BEGIN DOCUMENT SECTION
Mac OS X Disaster Relief
Book Review

Mac OS X Disaster Relief
Troubleshooting techniques to help fix it yourself

Ted Landau with Dan Frakes
Peachpit Press
ISBN 0-321-16847-X
684 pages
US 34.99 CA $54.99

I usually have a tall stack of books in the MyMac.com review pipeline, and new additions are added to the bottom of the pile. Sometimes it takes titles a while to surface, but when Ted Landau’s Mac OS X Disaster Relief arrived, it went promptly to the head of the pile.

When I began reading the actual troubleshooting sections, I began to worry.

“Did I make a mistake upgrading to Mac OS X?”

When I was half finished with the troubleshooting sections, I worried some more.

“Maybe I made a mistake owning a Macintosh.”

By the time I finished the book, I was really worried.

“Maybe I should just get rid of all my computers!”
END DOCUMENT SECTION
§ **WORK TO BE COMPLETED**:
Can you reproduce the book review word for word, from "I usually have" up to and including "was really worried."?
BEGIN INFORMATION SUPPLIED
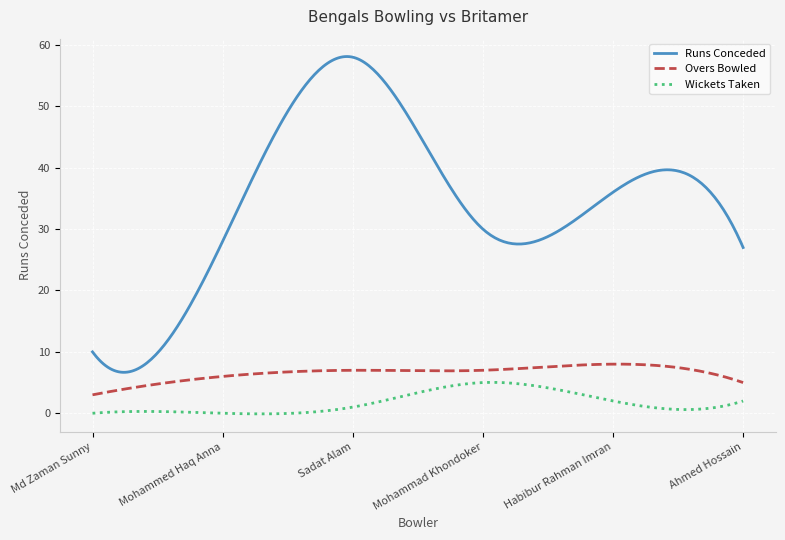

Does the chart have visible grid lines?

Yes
END INFORMATION SUPPLIED
§ **SOLUTION FOR THIS PROBLEM**:
I usually have a tall stack of books in the MyMac.com review pipeline, and new additions are added to the bottom of the pile. Sometimes it takes titles a while to surface, but when Ted Landau’s Mac OS X Disaster Relief arrived, it went promptly to the head of the pile.

When I began reading the actual troubleshooting sections, I began to worry.

“Did I make a mistake upgrading to Mac OS X?”

When I was half finished with the troubleshooting sections, I worried some more.

“Maybe I made a mistake owning a Macintosh.”

By the time I finished the book, I was really worried.